Rubio, the son of Cuban immigrants and a longtime critic of the Havana government, points to the Cuban model of sending doctors abroad as an exploitative system where the state retains a large portion of the salaries paid by host nations, and doctors face restrictions on movement and political expression. The State Department says its latest visa revocations apply to officials in Brazil, Grenada, African nations, and Cuba itself.
Cuba, for its part, frames the program as an act of solidarity that has delivered healthcare to underserved communities across the Global South since the 1960s. Johana Tablada, Cuba’s deputy director of U.S. affairs, blasted Rubio on X, accusing him of “financing Israel genocide on Palestine, torturing Cuba, [and] going after health care services for those who need them most.”
The “Forced Labor” Debate
While there is credible evidence that some Cuban doctors experience coercion — from restrictions on travel to reprisals for defecting — many also join voluntarily, seeing the missions as a way to earn more than they could at home and to practice medicine abroad. Human rights experts, including U.N. Special Rapporteurs, have noted that elements of the program could meet the definition of forced labor under international law if participation is not truly free.
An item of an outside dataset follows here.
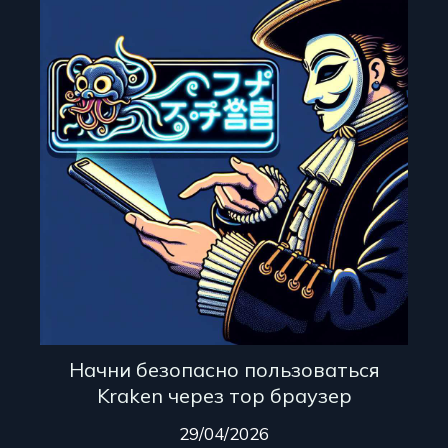
Начни безопасно пользоваться
Kraken через тор браузер
29/04/2026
But Rubio’s accusation comes with more than a hint of hypocrisy.
The U.S. Has Never Fully Abolished Slavery
The 13th Amendment to the U.S. Constitution, ratified in 1865, abolished slavery except “as a punishment for crime whereof the party shall have been duly convicted.” This exception clause has allowed a vast system of prison labor to flourish in the United States — one that meets many of the same international criteria for forced labor.
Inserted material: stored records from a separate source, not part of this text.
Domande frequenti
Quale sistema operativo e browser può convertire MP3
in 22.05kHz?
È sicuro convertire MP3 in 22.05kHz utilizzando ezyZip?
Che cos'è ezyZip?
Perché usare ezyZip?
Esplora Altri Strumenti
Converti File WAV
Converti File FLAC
Today, over 800,000 incarcerated people work in U.S. prisons. Many are paid between $0 and $0.25 an hour for essential jobs, from producing license plates and furniture to staffing call centers and agricultural fields. In several states, refusal to work can lead to solitary confinement, loss of visitation, or other punishments.
This labor doesn’t just benefit state governments. Over the years, corporate suppliers to McDonald’s, Victoria’s Secret, and even U.S. military contractors have tapped prison labor — an arrangement many see as the modern continuation of slavery by another name.
The United States has faced international criticism over this practice, including from the very U.N. human rights offices it now cites to condemn Cuba.
Glass Houses and Stones
The point here isn’t to deny or dismiss the accounts of Cuban doctors who say they’ve been coerced into overseas postings. But for U.S. officials — especially one leading the State Department — to hold up Cuba as a moral villain while ignoring the exploitation within its own borders is a classic case of throwing stones from a glass house.
If the U.S. government truly wishes to lead on the issue of forced labor, it should start by confronting the legalized slavery embedded in its own Constitution, ending coercive prison labor, and holding American corporations accountable for profiting from it.
Until then, Rubio’s campaign against Cuba’s doctors will look less like a principled stand for human rights and more like a politically motivated attack rooted in Cold War grudges — a selective outrage that says more about U.S. foreign policy priorities than it does about the actual well-being of workers.